Secor, who lives in Brooklyn, covered Iran extensively for The New Yorker, The New York Times Magazine and other publications between 2005 and 2012. To be sure, the author’s focus falls mostly on Tehran. And she fails to round out her narrative by surveying advocates of the regime, leaving the uninitiated with little grasp of the extent to which it enjoys popular support. Yet her coverage of dissident currents proves most informative and includes arresting portraits of well-known figures such as the late Ayatollah Ali Montazeri and unsung younger activists such as the bloggers who took the state to task for its complicity in the assassinations of dissidents. Reformists of both kinds hoped for great things with the election of Mohammad Khatami as president in 1997, but he proved timorous in the face of the hardliners.

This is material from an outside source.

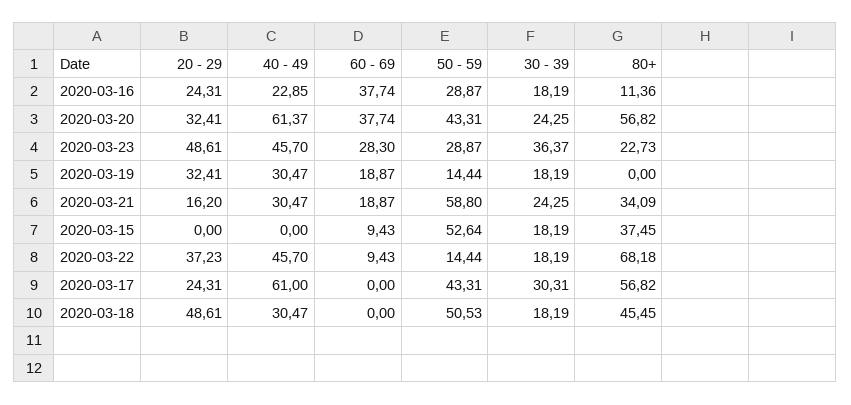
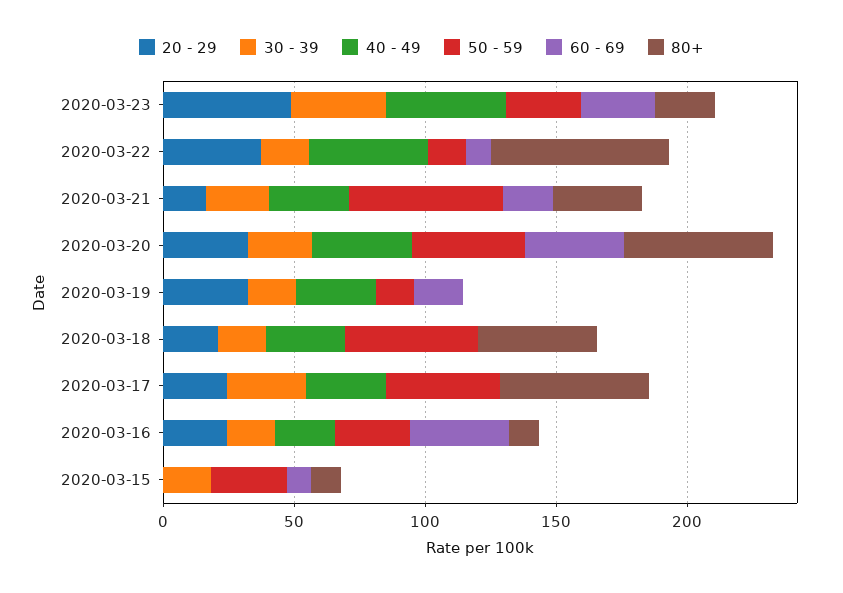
40 - 49, 2020-03-20: 61.37 -> 40
50 - 59, 2020-03-15: 52.64 -> 30
80+, 2020-03-15: 37.45 -> 10
40 - 49, 2020-03-17: 61 -> 30
20 - 29, 2020-03-18: 48.61 -> 20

A demonstration against the Shah in 1979. Photo: Corbis
A demonstration against the Shah in 1979. Photo: Corbis
Worse was to come. As Secor explains, the regime’s “determination to stave off a ‘velvet’ overthrow would become both paranoid fixation and carte blanche for internal repression”. Many of the younger people profiled by the author were jailed and tortured (some not for the first time) for having a connection to the “Green Movement”, which arose in reaction to the 2009 presidential election – widely perceived as rigged – that returned Mahmoud Ahmadinejad to power. Needless to say, the movement itself was mercilessly crushed.

It is worth considering the possibility that the Iranian state’s continued oppression of disaffected youth will drive more of them to outright secularism. Children of Paradise provides an account, at once comprehensive and intimate, of the varied forms of domestic opposition unintentionally engendered by the Islamic Republic. It is a substantive and deeply affecting work, and may one day boast the added historical value of providing a window into the political and intellectual arena of a pre-democratic Iran.